En ocasiones, un tsunami puede producirse por un terremoto lejano que no hemos percibido; no obstante, si observamos una retirada repentina y brusca del nivel del mar es un preludio de la inminente llegada de un tsunami, ya que el nivel del agua volverá con mucha más fuerza.

Prevención de tsunamis. Barreras naturales y artificiales

Muchas veces, la fuerza de un tsunami es tal que poco o nada se puede hacer para detenerlo. Sin embargo, las principales barreras contra estos fenómenos son naturales, como los arrecifes de coral o las islas deshabitadas, actuando como una muralla natural.

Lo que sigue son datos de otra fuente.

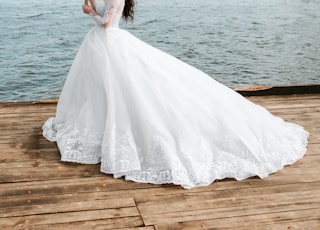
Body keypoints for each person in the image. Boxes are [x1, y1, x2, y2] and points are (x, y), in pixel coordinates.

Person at [43, 0, 308, 189]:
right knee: (100, 90)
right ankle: (99, 127)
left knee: (127, 89)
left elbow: (106, 22)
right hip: (100, 46)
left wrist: (89, 10)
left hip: (110, 43)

Por ejemplo, en el devastador tsunami del Índico en 2004, sus efectos podrían haber sido todavía peores, si no es porque en la zona existían algunas de estas barreras naturales, como los arrecifes, los manglares o una gran vegetación costera. Éstas redujeron su fuerza, ergo su poder destructivo.

Por desgracia, no todas las zonas susceptibles a tsunamis disponen de estas barreras naturales. Así pues, se tienen que desarrollar otras medidas artificiales, como la construcción de muros.

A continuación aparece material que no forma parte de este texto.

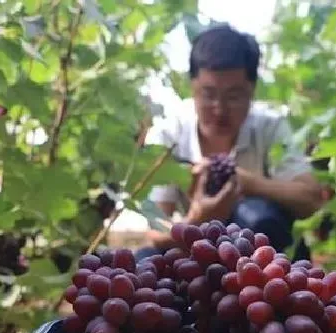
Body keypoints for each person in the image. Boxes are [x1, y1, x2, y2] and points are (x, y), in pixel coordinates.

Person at [136, 25, 323, 261]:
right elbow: (155, 233)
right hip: (196, 250)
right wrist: (196, 219)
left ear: (252, 90)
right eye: (208, 94)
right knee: (145, 260)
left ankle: (276, 294)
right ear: (192, 87)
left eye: (233, 96)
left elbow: (312, 199)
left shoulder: (270, 127)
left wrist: (250, 184)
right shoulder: (168, 134)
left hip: (257, 256)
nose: (220, 109)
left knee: (258, 217)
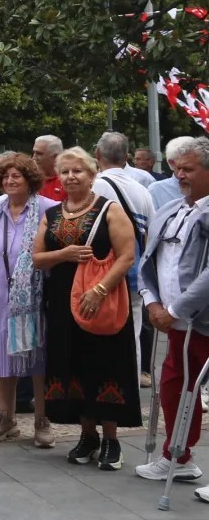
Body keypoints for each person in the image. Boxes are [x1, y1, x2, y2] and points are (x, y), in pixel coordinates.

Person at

Después del tsunami de 2011, y para tratar de evitar una catástrofe similar, el gobierno de Japón ordenó construir muros de cemento en la línea costera del noreste del país. En total se han construido unos 400 kilómetros de muro, de hasta 12,5 metros de alto. Ha sido una decisión polémica, debido al enorme gasto y, sobretodo, por el impacto ambiental y turístico, al tapar la vista al mar.

Otra opción que se ha planteado en ocasiones es tratar de fraccionar el tsunami durante su travesía por el océano. Esto podría conseguirse mediante la creación de islotes artificiales en lugares clave empleando el plástico de los océanos.

Mientras tanto, algunos países han optado por proteger a los ciudadanos con la construcción de refugios a prueba de tsunamis. El primero de ellos se construyó en 2014 al sur de Washington, con capacidad para unas mil personas, y situado a 17 metros de altura, en el tejado de un edificio. Por su lado, Japón también ha construido decenas de torres a lo largo de su costa, con capacidad para cientos de personas.